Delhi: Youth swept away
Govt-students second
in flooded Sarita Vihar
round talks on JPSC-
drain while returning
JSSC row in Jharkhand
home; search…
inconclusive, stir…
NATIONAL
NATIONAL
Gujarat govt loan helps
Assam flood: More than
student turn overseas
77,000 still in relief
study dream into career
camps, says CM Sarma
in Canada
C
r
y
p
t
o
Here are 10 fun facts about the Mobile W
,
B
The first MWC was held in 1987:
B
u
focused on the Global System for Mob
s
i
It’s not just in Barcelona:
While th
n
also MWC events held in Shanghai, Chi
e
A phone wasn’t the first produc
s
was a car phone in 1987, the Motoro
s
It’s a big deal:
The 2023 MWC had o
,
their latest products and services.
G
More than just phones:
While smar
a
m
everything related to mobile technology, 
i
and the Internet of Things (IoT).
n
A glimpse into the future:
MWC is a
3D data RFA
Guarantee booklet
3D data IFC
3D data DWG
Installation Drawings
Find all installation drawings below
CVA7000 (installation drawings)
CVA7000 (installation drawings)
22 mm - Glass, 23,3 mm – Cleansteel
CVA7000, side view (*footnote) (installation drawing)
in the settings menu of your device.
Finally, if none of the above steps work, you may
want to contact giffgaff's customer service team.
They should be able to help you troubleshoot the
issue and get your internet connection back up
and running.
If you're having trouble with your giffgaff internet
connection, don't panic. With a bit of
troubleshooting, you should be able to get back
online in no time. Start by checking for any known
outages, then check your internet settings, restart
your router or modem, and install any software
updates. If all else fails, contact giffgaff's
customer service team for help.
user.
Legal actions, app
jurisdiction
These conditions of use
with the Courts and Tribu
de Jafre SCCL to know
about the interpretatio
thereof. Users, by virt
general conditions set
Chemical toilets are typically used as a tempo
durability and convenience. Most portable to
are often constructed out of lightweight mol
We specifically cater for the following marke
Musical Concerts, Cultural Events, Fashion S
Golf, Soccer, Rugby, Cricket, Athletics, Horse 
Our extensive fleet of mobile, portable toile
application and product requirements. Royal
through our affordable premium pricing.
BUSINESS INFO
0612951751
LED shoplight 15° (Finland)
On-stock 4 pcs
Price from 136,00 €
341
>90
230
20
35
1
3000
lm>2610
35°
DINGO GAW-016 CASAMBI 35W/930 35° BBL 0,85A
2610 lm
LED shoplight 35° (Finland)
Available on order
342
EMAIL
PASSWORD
:::
Instructions for the task:
When you transcribe the records above, keep every line exactly the same.

Answer space:
Delhi: Youth swept away
Govt-students second
in flooded Sarita Vihar
round talks on JPSC-
drain while returning
JSSC row in Jharkhand
home; search…
inconclusive, stir…
NATIONAL
NATIONAL
Gujarat govt loan helps
Assam flood: More than
student turn overseas
77,000 still in relief
study dream into career
camps, says CM Sarma
in Canada
C
r
y
p
t
o
Here are 10 fun facts about the Mobile W
,
B
The first MWC was held in 1987:
B
u
focused on the Global System for Mob
s
i
It’s not just in Barcelona:
While th
n
also MWC events held in Shanghai, Chi
e
A phone wasn’t the first produc
s
was a car phone in 1987, the Motoro
s
It’s a big deal:
The 2023 MWC had o
,
their latest products and services.
G
More than just phones:
While smar
a
m
everything related to mobile technology, 
i
and the Internet of Things (IoT).
n
A glimpse into the future:
MWC is a
3D data RFA
Guarantee booklet
3D data IFC
3D data DWG
Installation Drawings
Find all installation drawings below
CVA7000 (installation drawings)
CVA7000 (installation drawings)
22 mm - Glass, 23,3 mm – Cleansteel
CVA7000, side view (*footnote) (installation drawing)
in the settings menu of your device.
Finally, if none of the above steps work, you may
want to contact giffgaff's customer service team.
They should be able to help you troubleshoot the
issue and get your internet connection back up
and running.
If you're having trouble with your giffgaff internet
connection, don't panic. With a bit of
troubleshooting, you should be able to get back
online in no time. Start by checking for any known
outages, then check your internet settings, restart
your router or modem, and install any software
updates. If all else fails, contact giffgaff's
customer service team for help.
user.
Legal actions, app
jurisdiction
These conditions of use
with the Courts and Tribu
de Jafre SCCL to know
about the interpretatio
thereof. Users, by virt
general conditions set
Chemical toilets are typically used as a tempo
durability and convenience. Most portable to
are often constructed out of lightweight mol
We specifically cater for the following marke
Musical Concerts, Cultural Events, Fashion S
Golf, Soccer, Rugby, Cricket, Athletics, Horse 
Our extensive fleet of mobile, portable toile
application and product requirements. Royal
through our affordable premium pricing.
BUSINESS INFO
0612951751
LED shoplight 15° (Finland)
On-stock 4 pcs
Price from 136,00 €
341
>90
230
20
35
1
3000
lm>2610
35°
DINGO GAW-016 CASAMBI 35W/930 35° BBL 0,85A
2610 lm
LED shoplight 35° (Finland)
Available on order
342
EMAIL
PASSWORD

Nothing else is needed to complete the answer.